What is needed - Every line in the material below that includes "nous" should be copied.

Data listing -
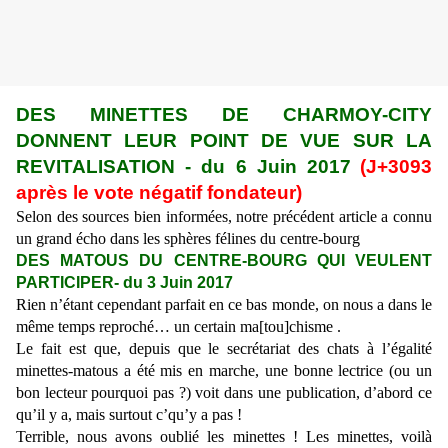
DES MINETTES DE CHARMOY-CITY
DONNENT LEUR POINT DE VUE SUR LA
REVITALISATION - du 6 Juin 2017
(J+3093
après le vote négatif fondateur)
Selon des sources bien informées, notre précédent article a connu
un grand écho dans les sphères félines du centre-bourg
DES MATOUS DU CENTRE-BOURG QUI VEULENT
PARTICIPER- du 3 Juin 2017
Rien n’étant cependant parfait en ce bas monde, on nous a dans le
même temps reproché… un certain ma[tou]chisme .
Le fait est que, depuis que le secrétariat des chats à l’égalité
minettes-matous a été mis en marche, une bonne lectrice (ou un
bon lecteur pourquoi pas ?) voit dans une publication, d’abord ce
qu’il y a, mais surtout c’qu’y a pas !
Terrible, nous avons oublié les minettes ! Les minettes, voilà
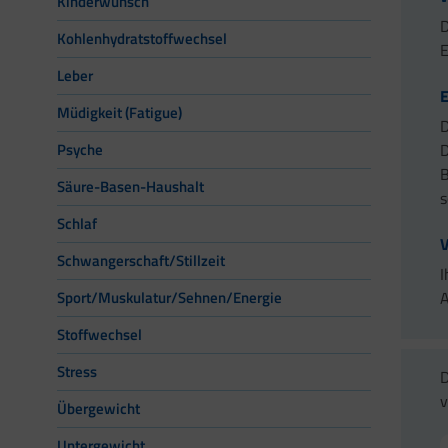
Kinderwunsch
D
Kohlenhydratstoffwechsel
E
Leber
Müdigkeit (Fatigue)
D
D
Psyche
B
Säure-Basen-Haushalt
s
Schlaf
V
Schwangerschaft/Stillzeit
I
A
Sport/Muskulatur/Sehnen/Energie
Stoffwechsel
Stress
D
v
Übergewicht
Untergewicht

Solution to this problem -
Rien n’étant cependant parfait en ce bas monde, on nous a dans le
Terrible, nous avons oublié les minettes ! Les minettes, voilà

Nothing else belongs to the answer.